They listened to his heavy footsteps plunging up the steep hillside till they died out, and then took up the ordinary occupations of the camp. The rocky defile up which the old miner had disappeared on his quest was well covered with pine timber almost down to where it reached the arid ground on the edge of which the lads were camped. Except for the occasional scream of a hawk making for its night roost, or the crash of some animal making its way through the dense growth that grew higher up on the hillside, the place was as quiet as a cemetery.
Billy Barnes was examining his camera, which had been severely shaken up on the trip, Frank and Harry were going over the Golden Eagle admiringly, remarking on the way she had stood her hard ordeal, and old Mr. Joyce was taking a lesson in wireless telegraphy from Lathrop. It was beginning to grow dusk. Somewhere far up on the hillside there came the hoot of an owl. The hush of the evening in the foothills lay over everything, when suddenly the silence was broken by a sound that brought them all to their feet.
The report of a rifle had rung out on the hillside above them.
“Must be Bart shooting at something,” remarked Billy, gazing at the scared faces about him.

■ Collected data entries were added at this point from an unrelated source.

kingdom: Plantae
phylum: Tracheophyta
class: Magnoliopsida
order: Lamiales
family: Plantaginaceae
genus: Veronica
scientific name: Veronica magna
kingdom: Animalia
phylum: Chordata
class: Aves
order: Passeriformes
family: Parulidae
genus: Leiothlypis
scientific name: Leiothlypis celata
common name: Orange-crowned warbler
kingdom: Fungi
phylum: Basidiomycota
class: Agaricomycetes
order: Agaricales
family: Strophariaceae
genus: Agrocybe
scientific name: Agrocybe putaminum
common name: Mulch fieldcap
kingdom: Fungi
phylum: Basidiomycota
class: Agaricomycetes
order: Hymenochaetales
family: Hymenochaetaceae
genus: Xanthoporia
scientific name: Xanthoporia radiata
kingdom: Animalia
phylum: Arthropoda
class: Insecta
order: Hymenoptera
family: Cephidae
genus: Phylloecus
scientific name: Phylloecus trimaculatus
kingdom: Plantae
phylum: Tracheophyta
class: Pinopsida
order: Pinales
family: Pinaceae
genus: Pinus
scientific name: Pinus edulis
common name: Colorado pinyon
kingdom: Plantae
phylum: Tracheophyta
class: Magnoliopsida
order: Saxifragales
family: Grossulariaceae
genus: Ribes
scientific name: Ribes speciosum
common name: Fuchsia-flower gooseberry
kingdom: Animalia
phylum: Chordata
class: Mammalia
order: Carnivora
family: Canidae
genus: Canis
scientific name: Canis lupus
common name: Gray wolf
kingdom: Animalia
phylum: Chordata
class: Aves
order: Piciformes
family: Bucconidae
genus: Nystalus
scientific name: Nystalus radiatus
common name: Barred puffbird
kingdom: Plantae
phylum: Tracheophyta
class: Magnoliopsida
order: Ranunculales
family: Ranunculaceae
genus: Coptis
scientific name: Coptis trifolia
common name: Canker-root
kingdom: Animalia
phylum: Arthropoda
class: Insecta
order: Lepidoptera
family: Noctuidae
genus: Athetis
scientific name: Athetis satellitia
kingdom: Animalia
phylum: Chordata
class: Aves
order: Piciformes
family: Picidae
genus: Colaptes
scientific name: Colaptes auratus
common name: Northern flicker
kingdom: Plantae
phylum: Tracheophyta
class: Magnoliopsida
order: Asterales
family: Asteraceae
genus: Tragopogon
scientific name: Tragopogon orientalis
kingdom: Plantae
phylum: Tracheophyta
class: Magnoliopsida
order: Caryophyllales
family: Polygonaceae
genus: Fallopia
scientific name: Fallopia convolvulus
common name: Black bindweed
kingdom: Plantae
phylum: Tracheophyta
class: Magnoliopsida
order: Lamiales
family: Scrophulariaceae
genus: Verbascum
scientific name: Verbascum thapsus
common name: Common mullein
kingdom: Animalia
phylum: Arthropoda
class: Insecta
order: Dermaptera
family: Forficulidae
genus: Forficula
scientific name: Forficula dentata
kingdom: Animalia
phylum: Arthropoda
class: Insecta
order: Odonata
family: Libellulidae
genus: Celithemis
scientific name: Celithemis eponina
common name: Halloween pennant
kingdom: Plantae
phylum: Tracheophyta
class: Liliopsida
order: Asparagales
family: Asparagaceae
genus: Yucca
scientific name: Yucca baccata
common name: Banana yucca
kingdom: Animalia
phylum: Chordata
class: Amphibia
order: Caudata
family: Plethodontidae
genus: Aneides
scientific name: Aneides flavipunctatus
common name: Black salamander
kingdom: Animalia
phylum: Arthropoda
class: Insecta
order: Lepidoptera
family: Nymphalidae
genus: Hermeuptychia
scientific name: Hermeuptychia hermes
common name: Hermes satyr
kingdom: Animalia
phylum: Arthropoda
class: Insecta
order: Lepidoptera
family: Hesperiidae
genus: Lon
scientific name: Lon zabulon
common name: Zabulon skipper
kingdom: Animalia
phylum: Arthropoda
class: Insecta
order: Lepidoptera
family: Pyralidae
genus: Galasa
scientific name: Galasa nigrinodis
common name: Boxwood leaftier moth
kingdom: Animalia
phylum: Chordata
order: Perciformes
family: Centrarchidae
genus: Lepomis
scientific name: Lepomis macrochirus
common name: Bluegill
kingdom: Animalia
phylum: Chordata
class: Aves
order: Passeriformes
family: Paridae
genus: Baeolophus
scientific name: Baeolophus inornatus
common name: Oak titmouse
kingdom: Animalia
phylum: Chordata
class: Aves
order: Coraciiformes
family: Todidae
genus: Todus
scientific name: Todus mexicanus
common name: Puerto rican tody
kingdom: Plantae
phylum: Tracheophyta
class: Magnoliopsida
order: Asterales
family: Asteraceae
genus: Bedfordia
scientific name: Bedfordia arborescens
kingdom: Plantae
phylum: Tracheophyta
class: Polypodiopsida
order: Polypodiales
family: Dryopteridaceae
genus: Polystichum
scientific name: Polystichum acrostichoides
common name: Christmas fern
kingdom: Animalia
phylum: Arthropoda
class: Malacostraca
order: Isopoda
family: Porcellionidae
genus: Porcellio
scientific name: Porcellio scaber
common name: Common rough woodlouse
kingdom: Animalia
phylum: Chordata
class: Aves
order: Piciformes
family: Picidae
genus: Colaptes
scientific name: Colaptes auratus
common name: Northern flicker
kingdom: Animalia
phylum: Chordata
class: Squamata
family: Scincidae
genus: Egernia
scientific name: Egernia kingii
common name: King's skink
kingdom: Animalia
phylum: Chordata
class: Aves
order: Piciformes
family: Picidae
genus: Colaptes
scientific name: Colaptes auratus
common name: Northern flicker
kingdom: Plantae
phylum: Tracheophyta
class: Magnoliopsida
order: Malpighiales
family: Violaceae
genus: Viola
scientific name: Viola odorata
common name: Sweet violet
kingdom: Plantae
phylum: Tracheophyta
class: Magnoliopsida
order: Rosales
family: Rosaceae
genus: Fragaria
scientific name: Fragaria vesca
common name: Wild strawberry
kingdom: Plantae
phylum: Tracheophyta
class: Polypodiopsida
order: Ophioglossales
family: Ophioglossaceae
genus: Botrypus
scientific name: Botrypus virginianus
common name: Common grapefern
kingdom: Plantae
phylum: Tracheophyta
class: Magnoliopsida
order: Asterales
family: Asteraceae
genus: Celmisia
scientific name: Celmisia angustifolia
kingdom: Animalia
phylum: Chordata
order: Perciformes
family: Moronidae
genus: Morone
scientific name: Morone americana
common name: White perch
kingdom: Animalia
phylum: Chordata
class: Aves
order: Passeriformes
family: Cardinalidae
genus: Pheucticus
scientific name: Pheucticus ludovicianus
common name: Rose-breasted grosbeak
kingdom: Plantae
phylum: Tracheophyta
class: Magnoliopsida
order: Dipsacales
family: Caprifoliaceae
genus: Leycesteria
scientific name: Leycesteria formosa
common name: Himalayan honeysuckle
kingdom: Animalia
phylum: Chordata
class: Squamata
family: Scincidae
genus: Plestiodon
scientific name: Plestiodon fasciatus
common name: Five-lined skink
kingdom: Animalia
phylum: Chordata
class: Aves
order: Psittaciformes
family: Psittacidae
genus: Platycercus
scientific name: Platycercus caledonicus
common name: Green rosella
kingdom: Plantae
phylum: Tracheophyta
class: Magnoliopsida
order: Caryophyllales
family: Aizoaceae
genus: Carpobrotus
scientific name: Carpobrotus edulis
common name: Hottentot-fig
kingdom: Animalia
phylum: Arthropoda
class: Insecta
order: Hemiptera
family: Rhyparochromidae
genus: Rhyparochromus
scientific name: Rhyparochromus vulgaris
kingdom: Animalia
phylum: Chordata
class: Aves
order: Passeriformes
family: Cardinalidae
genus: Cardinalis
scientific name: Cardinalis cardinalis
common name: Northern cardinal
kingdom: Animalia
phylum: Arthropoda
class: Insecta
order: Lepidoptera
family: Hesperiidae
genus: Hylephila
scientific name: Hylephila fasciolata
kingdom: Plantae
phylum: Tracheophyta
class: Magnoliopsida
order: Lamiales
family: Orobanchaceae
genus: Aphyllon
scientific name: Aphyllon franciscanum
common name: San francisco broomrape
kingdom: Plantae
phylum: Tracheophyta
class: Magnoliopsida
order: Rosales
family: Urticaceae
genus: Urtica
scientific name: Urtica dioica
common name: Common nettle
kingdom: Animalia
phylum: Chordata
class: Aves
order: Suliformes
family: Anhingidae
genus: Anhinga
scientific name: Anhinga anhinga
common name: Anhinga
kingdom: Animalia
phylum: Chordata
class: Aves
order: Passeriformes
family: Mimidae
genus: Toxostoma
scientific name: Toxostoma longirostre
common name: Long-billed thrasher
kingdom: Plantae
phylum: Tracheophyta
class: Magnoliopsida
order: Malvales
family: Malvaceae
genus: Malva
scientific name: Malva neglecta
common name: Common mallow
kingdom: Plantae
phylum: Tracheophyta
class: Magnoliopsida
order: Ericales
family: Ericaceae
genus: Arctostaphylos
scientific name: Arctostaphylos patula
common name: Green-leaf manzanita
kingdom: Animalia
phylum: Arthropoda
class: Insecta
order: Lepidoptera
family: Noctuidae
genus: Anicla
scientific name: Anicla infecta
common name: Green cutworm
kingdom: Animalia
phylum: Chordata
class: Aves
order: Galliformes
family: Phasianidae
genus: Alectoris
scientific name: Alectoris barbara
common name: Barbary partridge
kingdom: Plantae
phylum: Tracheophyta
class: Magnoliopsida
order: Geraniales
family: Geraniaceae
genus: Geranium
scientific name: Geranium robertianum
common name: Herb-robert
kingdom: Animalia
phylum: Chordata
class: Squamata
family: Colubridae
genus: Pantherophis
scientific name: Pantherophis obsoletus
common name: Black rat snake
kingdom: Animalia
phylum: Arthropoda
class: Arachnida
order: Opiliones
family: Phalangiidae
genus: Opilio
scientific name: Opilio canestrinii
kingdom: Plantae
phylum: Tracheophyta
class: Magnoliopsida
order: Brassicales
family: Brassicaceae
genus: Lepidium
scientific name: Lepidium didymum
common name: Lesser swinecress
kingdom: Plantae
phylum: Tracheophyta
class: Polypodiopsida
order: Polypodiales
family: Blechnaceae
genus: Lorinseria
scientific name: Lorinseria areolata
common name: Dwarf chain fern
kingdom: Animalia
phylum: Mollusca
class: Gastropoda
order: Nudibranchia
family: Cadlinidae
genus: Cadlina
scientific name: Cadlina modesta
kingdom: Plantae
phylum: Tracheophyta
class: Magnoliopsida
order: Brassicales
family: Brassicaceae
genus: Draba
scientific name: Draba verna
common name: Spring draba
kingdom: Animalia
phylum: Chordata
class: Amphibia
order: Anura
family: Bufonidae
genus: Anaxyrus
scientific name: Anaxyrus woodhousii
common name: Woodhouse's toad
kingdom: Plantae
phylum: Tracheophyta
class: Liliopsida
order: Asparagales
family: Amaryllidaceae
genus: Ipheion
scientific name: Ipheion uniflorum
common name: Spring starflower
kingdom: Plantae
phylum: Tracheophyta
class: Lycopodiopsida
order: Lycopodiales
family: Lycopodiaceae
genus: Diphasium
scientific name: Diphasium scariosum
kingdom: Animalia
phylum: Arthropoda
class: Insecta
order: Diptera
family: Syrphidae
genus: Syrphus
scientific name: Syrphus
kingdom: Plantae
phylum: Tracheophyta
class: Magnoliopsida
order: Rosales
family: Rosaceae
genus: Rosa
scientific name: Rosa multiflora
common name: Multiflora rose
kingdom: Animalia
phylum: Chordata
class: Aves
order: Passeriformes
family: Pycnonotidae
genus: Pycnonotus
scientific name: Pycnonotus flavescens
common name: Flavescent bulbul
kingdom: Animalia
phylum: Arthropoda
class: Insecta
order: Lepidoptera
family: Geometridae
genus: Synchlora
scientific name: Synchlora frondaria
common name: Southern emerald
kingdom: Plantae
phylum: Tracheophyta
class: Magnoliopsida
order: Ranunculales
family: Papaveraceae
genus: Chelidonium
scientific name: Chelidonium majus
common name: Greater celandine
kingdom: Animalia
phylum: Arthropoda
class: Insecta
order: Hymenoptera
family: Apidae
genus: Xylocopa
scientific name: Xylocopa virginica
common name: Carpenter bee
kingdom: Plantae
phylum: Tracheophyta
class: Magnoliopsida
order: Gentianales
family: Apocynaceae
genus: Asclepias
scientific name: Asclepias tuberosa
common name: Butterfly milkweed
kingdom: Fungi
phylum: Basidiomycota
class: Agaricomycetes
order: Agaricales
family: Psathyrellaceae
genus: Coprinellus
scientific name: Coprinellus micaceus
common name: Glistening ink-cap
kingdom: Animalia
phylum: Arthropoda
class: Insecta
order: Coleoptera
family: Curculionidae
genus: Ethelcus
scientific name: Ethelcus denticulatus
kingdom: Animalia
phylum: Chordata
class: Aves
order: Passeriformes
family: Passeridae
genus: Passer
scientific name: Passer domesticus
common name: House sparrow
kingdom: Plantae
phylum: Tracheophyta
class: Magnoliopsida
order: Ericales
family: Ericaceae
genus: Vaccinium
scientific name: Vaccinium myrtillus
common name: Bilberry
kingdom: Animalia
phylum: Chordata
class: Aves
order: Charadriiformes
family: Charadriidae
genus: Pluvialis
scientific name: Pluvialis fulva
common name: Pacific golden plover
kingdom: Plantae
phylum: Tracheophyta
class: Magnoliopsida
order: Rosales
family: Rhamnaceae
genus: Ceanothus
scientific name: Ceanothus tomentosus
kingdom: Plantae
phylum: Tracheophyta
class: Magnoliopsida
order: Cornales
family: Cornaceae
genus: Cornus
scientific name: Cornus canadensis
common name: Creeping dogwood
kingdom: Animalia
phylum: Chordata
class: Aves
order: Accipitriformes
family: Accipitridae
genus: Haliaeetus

“That was a rifle shot,” said Frank slowly, “and Bart Witherbee carried no rifle.”
“Then somebody else fired it?”
“That’s about it. Don’t make a sound now. Listen!”
They all held their breaths and waited anxiously in the stillness that followed. For perhaps ten minutes they stood so, and then there came a sharp crackle of snapping twigs, that told them some one was descending the hillside.
Who was it?
Several minutes of agonizing suspense followed before they knew whether it was friend or enemy advancing toward them. Then Bart Witherbee glided, like a snake, out of the woods.